What lines of the material below include the string "için"? Copy all of them.

*** Opening INPUT MATERIAL ***

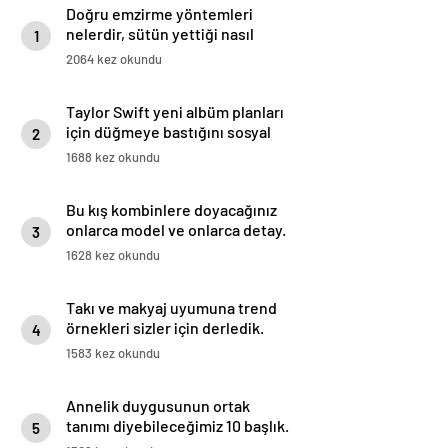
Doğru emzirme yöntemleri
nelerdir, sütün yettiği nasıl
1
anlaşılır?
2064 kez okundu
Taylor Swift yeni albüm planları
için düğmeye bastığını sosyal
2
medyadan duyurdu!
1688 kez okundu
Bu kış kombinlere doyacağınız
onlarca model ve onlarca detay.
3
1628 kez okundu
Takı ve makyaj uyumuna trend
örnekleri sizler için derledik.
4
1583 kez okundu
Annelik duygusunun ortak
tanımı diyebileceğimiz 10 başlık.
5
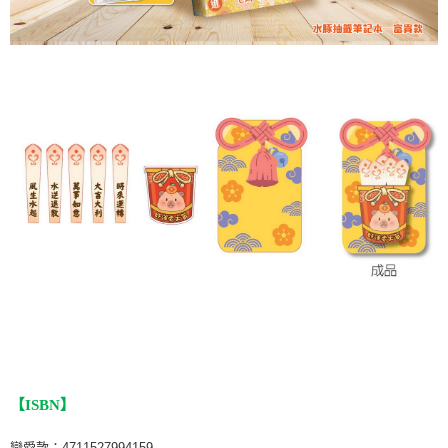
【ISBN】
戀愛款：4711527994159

*** Closing INPUT MATERIAL ***

◆ **RESULT BELOW**
için düğmeye bastığını sosyal
örnekleri sizler için derledik.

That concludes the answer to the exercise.